Чудо

Кирилл Голянский
Кто-то верит – желаешь, и всё обязательно будет.
И поэту напишет все строчки просто... бумага.
И вот так соберутся на площади города люди,
На флагшток поднимая лишь предвкушение флага.

И по ярким артериям мира покатятся вещи:
То коляска какого-то рикши, то перстни тирана.
И, прилипнув нестираным взглядом к квадрату экрана,
Нам всё чаще бывает приятнее, радостней, легче.

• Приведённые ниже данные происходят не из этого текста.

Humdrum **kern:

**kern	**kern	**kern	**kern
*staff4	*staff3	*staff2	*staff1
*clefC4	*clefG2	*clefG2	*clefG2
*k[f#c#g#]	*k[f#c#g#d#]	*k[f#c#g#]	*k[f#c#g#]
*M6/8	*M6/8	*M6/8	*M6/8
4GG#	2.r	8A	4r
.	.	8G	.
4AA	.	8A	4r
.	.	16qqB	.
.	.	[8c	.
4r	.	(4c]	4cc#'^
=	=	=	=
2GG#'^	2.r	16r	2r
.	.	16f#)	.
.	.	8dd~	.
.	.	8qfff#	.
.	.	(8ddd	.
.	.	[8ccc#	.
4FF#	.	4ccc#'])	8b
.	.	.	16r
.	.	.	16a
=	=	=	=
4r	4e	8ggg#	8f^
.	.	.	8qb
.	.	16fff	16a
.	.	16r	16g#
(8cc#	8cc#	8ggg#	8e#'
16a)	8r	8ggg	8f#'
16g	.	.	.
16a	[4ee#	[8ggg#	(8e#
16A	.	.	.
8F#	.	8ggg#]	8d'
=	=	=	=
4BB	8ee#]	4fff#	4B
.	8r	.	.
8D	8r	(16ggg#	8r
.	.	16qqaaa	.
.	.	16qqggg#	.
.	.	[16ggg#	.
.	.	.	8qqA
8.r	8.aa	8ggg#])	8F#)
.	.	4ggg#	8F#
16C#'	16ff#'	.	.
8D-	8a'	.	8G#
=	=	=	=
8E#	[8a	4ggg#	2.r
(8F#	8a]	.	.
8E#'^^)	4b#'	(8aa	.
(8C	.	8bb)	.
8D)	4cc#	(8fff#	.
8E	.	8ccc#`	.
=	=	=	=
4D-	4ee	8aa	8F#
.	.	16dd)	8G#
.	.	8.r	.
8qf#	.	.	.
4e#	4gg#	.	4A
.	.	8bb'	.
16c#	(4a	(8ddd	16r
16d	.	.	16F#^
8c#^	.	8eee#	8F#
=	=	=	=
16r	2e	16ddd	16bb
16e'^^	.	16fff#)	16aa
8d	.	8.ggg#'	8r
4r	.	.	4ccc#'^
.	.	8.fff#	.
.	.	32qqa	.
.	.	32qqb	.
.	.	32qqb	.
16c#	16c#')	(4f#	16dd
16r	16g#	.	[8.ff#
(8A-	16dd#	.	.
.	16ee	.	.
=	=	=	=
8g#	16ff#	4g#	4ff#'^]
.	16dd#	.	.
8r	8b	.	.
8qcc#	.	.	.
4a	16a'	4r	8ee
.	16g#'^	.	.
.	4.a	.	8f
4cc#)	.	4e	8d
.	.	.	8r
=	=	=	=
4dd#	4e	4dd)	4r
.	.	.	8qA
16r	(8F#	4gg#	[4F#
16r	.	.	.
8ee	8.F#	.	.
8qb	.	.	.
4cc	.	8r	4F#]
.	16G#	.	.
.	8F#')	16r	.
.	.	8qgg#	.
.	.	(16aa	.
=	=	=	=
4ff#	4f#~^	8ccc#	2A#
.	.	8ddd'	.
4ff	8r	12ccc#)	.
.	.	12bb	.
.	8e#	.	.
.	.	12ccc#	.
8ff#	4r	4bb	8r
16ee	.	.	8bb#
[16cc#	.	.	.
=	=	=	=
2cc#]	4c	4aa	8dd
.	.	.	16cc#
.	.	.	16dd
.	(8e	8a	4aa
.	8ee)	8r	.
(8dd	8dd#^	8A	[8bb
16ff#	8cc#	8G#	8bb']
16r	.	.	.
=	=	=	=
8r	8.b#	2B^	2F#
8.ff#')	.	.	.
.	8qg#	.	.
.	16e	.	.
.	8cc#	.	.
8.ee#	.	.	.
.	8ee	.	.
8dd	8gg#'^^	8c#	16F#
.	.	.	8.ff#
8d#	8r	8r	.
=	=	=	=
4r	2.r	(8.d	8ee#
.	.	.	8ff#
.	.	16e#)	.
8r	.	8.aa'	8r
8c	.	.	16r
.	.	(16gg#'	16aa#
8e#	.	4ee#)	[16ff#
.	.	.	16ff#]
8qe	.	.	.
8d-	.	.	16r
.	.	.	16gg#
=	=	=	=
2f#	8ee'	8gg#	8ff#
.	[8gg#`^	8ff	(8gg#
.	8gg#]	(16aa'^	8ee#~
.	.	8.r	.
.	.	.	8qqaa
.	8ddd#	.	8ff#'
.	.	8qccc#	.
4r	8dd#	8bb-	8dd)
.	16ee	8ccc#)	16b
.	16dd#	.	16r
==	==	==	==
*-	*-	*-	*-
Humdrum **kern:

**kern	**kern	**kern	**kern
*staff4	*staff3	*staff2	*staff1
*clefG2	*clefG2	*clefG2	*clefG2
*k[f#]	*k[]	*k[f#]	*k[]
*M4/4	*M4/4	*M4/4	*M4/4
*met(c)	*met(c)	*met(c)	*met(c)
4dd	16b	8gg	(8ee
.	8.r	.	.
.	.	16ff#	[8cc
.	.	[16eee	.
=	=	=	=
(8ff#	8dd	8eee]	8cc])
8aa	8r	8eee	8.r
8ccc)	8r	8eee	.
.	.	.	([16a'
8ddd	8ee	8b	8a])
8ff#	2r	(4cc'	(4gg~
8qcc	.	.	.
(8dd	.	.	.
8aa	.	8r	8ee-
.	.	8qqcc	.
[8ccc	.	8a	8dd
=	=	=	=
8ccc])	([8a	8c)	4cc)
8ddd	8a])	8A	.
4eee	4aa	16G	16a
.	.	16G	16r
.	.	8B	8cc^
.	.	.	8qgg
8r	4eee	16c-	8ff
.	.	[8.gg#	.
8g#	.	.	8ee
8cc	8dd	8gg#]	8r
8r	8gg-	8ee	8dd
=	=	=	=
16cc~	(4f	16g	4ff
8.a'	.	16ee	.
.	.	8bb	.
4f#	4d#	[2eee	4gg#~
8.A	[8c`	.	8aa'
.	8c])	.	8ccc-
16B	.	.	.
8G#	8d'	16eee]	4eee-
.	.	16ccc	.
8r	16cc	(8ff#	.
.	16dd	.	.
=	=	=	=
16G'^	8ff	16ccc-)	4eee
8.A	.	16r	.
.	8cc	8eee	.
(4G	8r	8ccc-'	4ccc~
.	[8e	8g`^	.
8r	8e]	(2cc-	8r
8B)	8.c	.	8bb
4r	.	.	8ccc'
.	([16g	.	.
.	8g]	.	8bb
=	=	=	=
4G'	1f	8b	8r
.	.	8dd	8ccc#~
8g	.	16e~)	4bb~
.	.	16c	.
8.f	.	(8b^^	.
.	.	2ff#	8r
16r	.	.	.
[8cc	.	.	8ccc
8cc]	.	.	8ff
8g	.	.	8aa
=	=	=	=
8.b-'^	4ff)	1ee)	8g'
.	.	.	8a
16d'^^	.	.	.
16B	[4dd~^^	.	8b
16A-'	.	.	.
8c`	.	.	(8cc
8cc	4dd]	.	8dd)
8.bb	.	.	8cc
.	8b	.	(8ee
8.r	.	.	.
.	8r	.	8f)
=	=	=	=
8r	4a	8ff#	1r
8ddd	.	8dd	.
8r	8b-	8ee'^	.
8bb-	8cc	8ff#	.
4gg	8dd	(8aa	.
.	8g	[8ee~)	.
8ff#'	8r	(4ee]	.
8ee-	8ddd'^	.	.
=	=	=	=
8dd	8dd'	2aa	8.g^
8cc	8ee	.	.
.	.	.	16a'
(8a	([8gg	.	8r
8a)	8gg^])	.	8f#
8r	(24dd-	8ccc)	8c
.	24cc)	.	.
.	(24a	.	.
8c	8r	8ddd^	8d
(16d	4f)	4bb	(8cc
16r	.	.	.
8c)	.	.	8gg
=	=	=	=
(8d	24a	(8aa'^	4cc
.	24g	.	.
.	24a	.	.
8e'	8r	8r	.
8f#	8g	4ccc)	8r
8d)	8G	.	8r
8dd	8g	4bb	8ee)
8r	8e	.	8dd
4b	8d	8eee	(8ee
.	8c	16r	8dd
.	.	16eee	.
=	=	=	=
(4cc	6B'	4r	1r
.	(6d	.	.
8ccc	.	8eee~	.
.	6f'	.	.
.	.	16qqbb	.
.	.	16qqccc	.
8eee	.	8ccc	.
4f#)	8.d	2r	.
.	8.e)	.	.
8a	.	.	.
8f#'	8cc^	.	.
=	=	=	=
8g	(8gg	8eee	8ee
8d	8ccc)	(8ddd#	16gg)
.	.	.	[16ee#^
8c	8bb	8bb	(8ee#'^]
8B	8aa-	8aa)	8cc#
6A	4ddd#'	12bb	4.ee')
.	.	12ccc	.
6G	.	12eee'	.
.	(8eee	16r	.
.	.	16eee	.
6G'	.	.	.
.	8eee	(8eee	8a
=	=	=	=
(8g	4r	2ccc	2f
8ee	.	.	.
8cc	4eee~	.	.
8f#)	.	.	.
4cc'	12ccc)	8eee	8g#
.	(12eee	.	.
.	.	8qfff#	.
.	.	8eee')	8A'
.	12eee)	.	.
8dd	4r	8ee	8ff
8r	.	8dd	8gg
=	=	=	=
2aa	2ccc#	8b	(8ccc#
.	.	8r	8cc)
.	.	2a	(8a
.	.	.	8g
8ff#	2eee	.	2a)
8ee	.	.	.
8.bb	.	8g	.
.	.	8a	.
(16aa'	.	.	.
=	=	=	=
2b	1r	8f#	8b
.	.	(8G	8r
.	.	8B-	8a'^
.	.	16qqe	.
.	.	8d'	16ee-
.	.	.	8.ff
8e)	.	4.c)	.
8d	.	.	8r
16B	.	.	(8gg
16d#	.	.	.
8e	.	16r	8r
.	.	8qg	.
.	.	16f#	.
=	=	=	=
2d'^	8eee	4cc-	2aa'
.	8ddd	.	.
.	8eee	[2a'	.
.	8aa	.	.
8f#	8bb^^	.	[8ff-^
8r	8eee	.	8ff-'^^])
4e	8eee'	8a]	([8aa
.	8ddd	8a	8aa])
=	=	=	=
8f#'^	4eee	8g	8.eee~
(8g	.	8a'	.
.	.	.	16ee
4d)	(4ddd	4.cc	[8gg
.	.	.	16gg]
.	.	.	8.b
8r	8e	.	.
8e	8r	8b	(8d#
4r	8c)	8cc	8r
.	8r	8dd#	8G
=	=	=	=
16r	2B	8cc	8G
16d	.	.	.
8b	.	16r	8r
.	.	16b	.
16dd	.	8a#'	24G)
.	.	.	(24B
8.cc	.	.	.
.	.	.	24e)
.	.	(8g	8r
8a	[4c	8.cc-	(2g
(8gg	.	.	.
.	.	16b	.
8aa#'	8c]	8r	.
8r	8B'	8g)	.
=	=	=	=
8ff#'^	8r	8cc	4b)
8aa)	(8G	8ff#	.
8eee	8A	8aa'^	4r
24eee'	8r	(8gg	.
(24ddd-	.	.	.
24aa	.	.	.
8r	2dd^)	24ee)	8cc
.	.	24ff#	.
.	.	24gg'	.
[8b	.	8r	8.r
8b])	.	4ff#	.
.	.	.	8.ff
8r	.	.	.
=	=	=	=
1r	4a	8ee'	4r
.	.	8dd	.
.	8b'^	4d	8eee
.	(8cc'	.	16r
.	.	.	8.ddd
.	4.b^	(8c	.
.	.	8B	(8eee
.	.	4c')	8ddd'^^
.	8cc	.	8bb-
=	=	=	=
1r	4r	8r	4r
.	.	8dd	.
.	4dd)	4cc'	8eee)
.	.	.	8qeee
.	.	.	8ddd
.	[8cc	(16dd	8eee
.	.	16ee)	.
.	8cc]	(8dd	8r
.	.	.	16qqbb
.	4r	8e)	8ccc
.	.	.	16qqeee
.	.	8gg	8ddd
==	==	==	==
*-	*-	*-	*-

Я – упрямое чудо, иль чучело (думайте шире).
Я – Калькутта в весеннем дыму перед Праздником вздоха.
Распростёртое тело писателя в тёмной квартире,
Кто однажды вот так избежал столкновения с Богом.

В этой вере весна. В этой сказке так много ли детства?
В этой поступи каждый прощён и каждый – спокоен.
И никак никуда никому от такого не деться,
Ибо «деться», вы знаете, в сущности, слово такое,

Что пираты молчат, утыкаясь в заумные книжки,
И им буквы смеются оттуда: «Куда ты, бандюга?»
Так порой поцелуй самый первый окажется «слишком».
Так порой лютый враг будет лучше верного друга.

И смыкается утро, приветствуйте, завтра начало
То ли марта, то ли конца начинания мира.
Распростёртое тело писателя скроет квартира,
И опять, как всегда, нам покажется мало… МАЛО!

И захочется тихих ночей с перспективой на ужин,
Иль ручонки ребёнка в своей нерадивой ручище.
Что-то мир не становится, право, не хуже, не чище.
Потому что ему, может быть, это вовсе не нужно.

Потому что ему все заведомо ведомы блага,
И отнюдь не по воле судьбы иль какого-то рока.
И однажды поэту напишет все строчки… бумага,
Чтоб невидимый флаг не сорвался с верхушки флагштока.